Pokemon Go app download for android. Get Prisma app for android and edit pics. prisam apk.
mercredi, 28 décembre 2016 06:20

Marché pétrolier : Le brut s’équilibrera entre 50 et 100 dollars le baril Spécial

Écrit par  Farid Messaoud
Évaluer cet élément
(1 Vote)

Les cours du pétrole se maintiennent dans une bande fluctuante relativement bonne. Hier, le Brent se situait autour de 55,69 dollars le baril. Cette tendance, soutenue par des déclarations rassurantes de la part de pays producteurs de pétrole, ne risquerait pas de flancher en 2017.


L’Arabie Saoudite, par exemple, a expliqué hier par la voix de son ministre du Pétrole, Khalid El Falih, que la situation dans l’industrie pétrolière mondiale va s’améliorer et qu’il y aura une hausse des prix du brut l’année prochaine. El Falih soutient ainsi que 2017 verra une reprise de l’économie mondiale et une reprise également des marchés pétroliers pour encourager l’investissement dans l’industrie des hydrocarbures.
Et, selon lui, le prix du brut s’équilibrera entre 50 dollars et 100 dollars le baril. Et d’ajouter que les prix du pétrole augmenteront «de façon tangible» en 2017. Il est utile de rappeler que les investissements dans l’industrie pétrolière mondiale ont baissé depuis trois ans sur fond de chute des prix et ont atteint leur plus bas niveau en cinq décennies, selon l’Agence internationale de l’énergie. Le royaume fait partie des pays qui ont poussé à la conclusion, le 28 septembre dernier, de l’accord d’Alger, à son entérinement, le 30 novembre à Vienne, et à la signature, le 10 décembre, de l’accord entre l’Opep et onze pays non-Opep.
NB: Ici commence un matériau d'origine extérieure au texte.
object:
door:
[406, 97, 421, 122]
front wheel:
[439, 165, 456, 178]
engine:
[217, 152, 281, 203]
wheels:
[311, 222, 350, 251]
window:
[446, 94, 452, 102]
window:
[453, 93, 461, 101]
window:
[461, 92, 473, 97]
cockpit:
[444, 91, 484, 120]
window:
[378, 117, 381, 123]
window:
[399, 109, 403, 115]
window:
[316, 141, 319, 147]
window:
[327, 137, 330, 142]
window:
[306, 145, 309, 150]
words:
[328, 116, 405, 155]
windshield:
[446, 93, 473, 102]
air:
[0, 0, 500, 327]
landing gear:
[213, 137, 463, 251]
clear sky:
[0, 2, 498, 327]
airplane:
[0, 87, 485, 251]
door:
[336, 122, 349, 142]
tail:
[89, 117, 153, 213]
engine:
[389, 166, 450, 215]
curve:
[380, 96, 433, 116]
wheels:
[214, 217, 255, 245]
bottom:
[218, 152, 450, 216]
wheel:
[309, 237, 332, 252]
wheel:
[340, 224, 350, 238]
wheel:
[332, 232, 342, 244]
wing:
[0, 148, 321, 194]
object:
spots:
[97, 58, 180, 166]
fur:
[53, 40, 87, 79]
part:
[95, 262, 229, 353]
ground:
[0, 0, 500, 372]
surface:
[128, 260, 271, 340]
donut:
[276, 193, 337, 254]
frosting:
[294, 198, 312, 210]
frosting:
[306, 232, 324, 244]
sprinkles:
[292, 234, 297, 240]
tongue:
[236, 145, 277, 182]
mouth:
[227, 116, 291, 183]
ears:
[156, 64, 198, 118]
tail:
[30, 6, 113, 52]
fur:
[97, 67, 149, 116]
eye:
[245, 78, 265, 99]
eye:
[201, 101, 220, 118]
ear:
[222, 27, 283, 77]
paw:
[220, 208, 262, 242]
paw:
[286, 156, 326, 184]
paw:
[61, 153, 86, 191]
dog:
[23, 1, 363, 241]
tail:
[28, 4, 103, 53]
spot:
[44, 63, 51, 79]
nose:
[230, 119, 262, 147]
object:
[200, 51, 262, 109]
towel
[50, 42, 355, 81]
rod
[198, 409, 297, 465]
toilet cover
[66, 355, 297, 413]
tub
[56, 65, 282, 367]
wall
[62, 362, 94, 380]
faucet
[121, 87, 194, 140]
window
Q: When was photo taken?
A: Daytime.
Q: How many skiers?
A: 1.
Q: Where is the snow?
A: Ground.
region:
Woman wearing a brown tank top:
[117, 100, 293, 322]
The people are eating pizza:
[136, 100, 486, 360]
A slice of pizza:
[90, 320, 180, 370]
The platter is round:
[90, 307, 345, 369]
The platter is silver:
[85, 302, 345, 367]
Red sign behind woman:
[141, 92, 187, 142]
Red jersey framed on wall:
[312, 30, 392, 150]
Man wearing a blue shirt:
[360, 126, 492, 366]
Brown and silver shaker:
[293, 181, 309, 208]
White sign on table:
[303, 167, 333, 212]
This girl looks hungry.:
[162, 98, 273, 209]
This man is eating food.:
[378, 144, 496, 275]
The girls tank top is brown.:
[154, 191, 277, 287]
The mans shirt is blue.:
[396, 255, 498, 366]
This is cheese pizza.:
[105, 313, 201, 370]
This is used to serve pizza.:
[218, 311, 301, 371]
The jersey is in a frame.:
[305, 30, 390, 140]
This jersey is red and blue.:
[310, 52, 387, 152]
L’effort consenti par l’Opep et les pays qui lui sont extérieurs correspond à une baisse de l’offre pétrolière mondiale de 1,8 million de barils par jour. De quoi soulager un marché en berne depuis plus de deux ans. L’organisation des pays exportateurs de pétrole s’est engagée, a rappelé le ministre saoudien, à réduire sa production pour stopper la crise qui avait frappé l’industrie pétrolière mondiale. Khalid Al-Falih, cité par l’agence américaine Bloomberg, relève, par ailleurs, que le royaume ne considère pas comme nécessaires de nouvelles baisses de production en plus de celles qui ont été annoncées ces dernières semaines par l’Opep et onze autres pays producteurs de pétrole. Khalid Al-Falih s’exprimait lors de la présentation du budget 2017 du royaume. Un budget qui ressemble, par bien des aspects, à celui élaboré par l’Algérie, comportant une série de hausses de taxes et d’impôts, pour faire face à la crise. Aujourd’hui, la spirale dépensière grève le budget d’un royaume engagé dans une guerre sans fin au Yémen et devant faire faire face à de gros besoins qui se font sentir dans plusieurs secteurs. Riyad s’est tournée vers les marchés extérieurs pour lever des fonds. S’endetter. Le pays, gros producteur de pétrole, est solvable. Aussi, les investisseurs se sont rués sur le premier emprunt obligataire de la monarchie pétrolière, mis en route, il y a deux mois. Riyad lève 17,5 milliards de dollars, un record pour un pays pétrolier. Après une tournée d’une semaine aux Etats-Unis et à Londres, et une visite en Asie au début de l’été, les responsables saoudiens ont convaincu les investisseurs de souscrire massivement à l’emprunt lancé par le royaume. Le carnet d’ordres a atteint pas moins de 67 milliards de dollars.